O IG Metall, o Sinidcato dos Metalúrgicos, conseguiu importante vitórias neste sentido. Entre elas, destaca-se estender o contrato coletivo dos trabalhadores regulares aos terceirizados; obrigar os empregadores a pagar uma taxa extra a estes, pelo risco que correm, o que também contribuiu para diminuir a procura deste tipo de contratação; a luta agora em curso é para que os terceirizados tenham representantes nos Conselhos Dirigentes das empresas.
3. A manifestação da DGB ocorre pela manhã, com uma concentração na Hackeschermarket e passeata até o Portão de Brandemburgo depois. À tarde, a concentração se desloca para Kreuzberg, o tradicional bairro dos imigrantes turcos. Este ano, segundo várias fontes, esta manifestação reuniu quase 50 mil pessoas, que se espraiaram pelos bairros vizinhos. Foi a maior dos últimos anos. Muita música, muita caipirinha, mojito e cerveja. Já na manifestação da DGB apareceu uma tendência, que se confirmou à tarde: uma participação intensa de jovens, muito maior do que nos anos anteriores.

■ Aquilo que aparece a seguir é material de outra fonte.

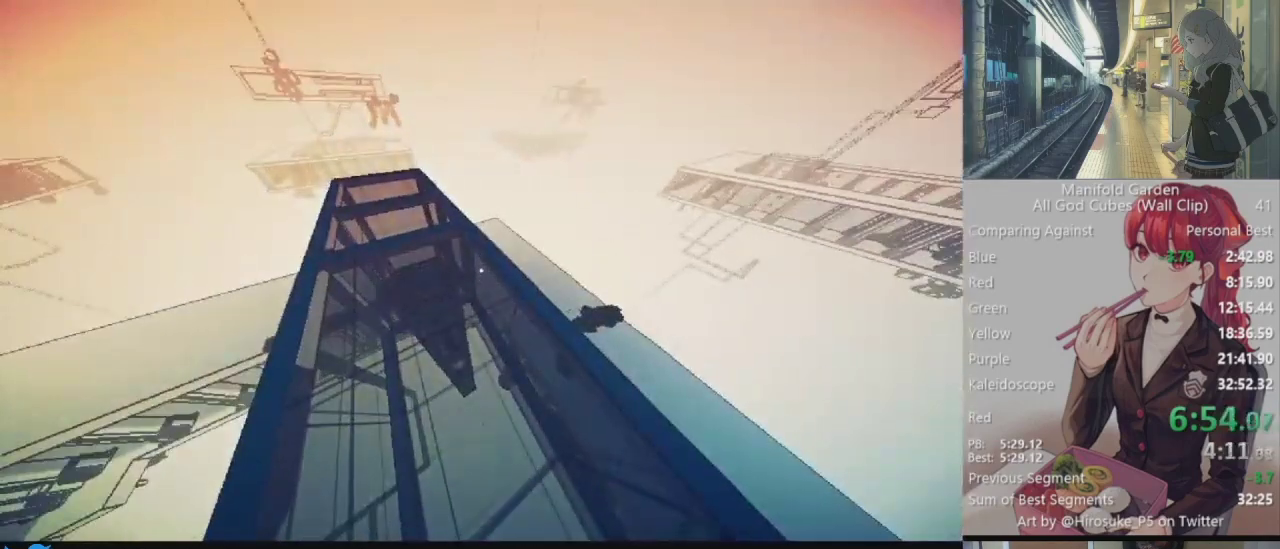
{"keys": ["shift"], "mouse": [], "events": [[200, "a", "down"], [483, "a", "up"]]}
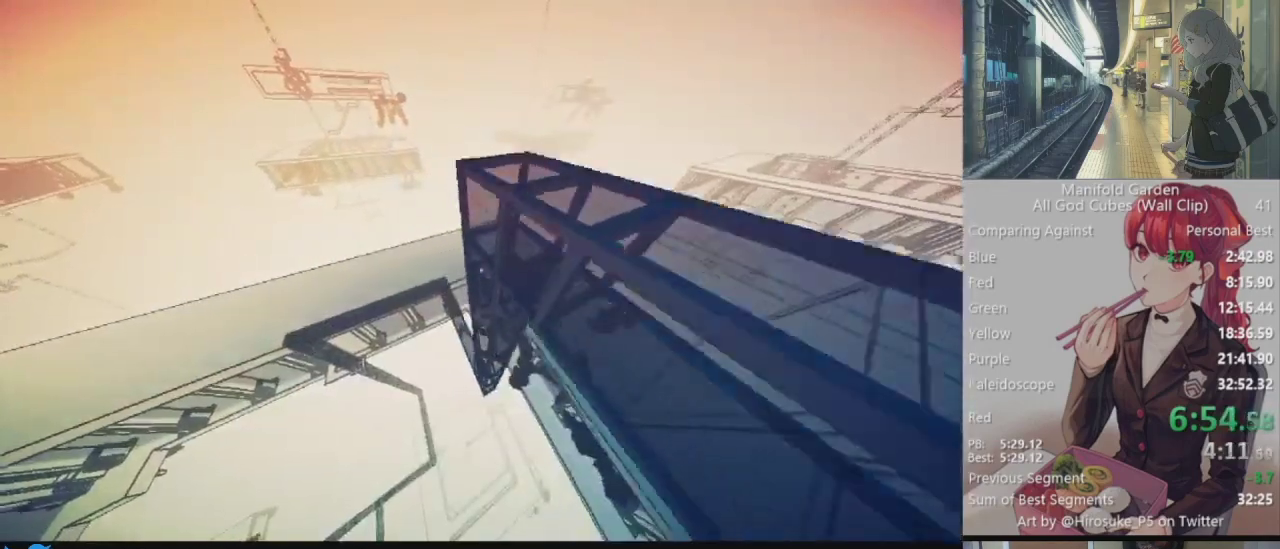
{"keys": ["shift", "w"], "mouse": [], "events": [[117, "d", "down"], [167, "w", "down"], [450, "d", "up"]]}
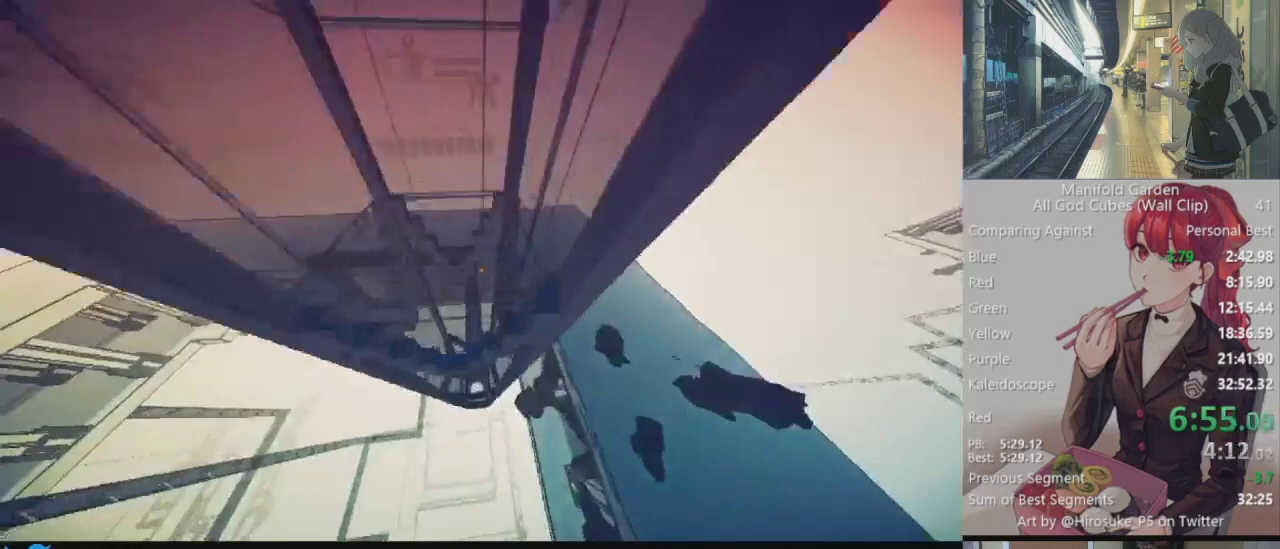
{"keys": ["shift"], "mouse": ["right"], "events": [[50, "w", "up"], [467, "mouse_right", "down"]]}
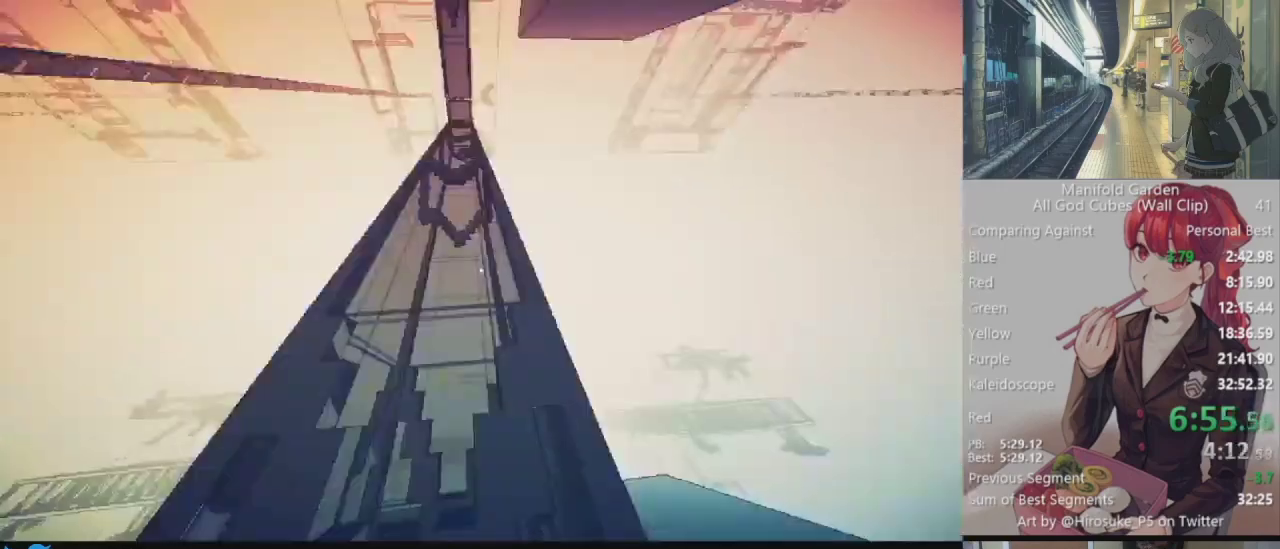
{"keys": ["shift"], "mouse": [], "events": [[67, "mouse_right", "up"]]}
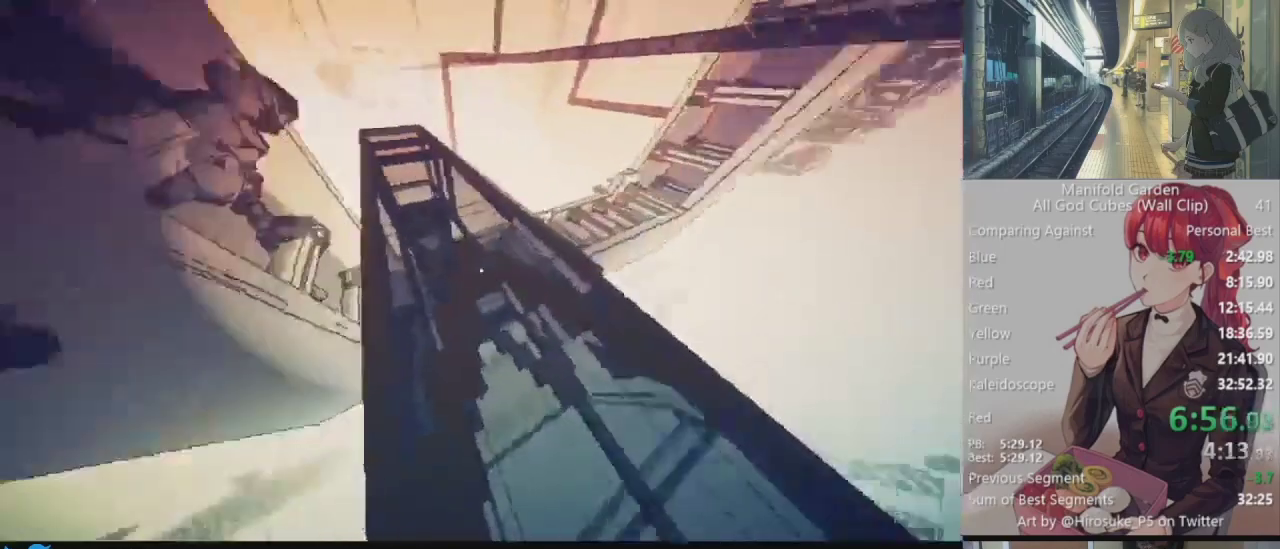
{"keys": ["shift", "w"], "mouse": [], "events": [[117, "w", "down"]]}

Depois desta festa, ocorre a passeata dos esquerdistas mais radicais. Em anos anteriores, a marca desta era o confronto com a polícia. Este ano isto também ocorreu, mas em intensidade muito menor.
Os "Authonomen", descendentes distantes dos anarquistas italianos dos anos 70, e inspiradores dos blackblocs brasileiros, foram claramente minoritários na manifestação, que reuniu 30 mil pessoas segundo os organizadores e 18 mil segundo a polícia.
Predominou o sentido político da manifestação, concentrado em apoio às casas para imigrantes refugiados e hoje atacadas pelos movimentos neonazis, aos "boatpeople" do Mediterrâneo, e de protesto contra o aumentos dos aluguéis em Berlim. Houve confrontos, mas menores. Houve também confrontos em Hamburgo, onde a manifestação foi menor em número.
4. Tradicionalmente, os neonazis festejam o seu Primeiro de Maio em manifestações à parte. Mas desta vez houve uma novidade. Em Weimar, um grupo de cerca de 50 jovens (entre 20 e 23 anos) neonazis interrompeu a manifestação do Dia do Trabalho promovida por partidos de esquerda e centro-esquerda, irrompendo no meio desta, em linha e de braços dados, agredindo pessoas com seus cartazes, que estavam escritos em pranchas de madeira, usadas como armas de ataque.
Houve dezenas de feridos. Vinte e nove destes jovens foram presos depois, mas teme-se que nada aconteça. Por isso, a Linke, partido de esquerda, está cobrando das autoridades uma ação judicial vigorosa contra os atacantes. Um deputado do SPD comparou a agressão àquelas promovidas pelos nazistas contra manifestações de esquerda nos anos 20 e 30.
Ça bouge, como diriam os franceses. As coisas se movimentam.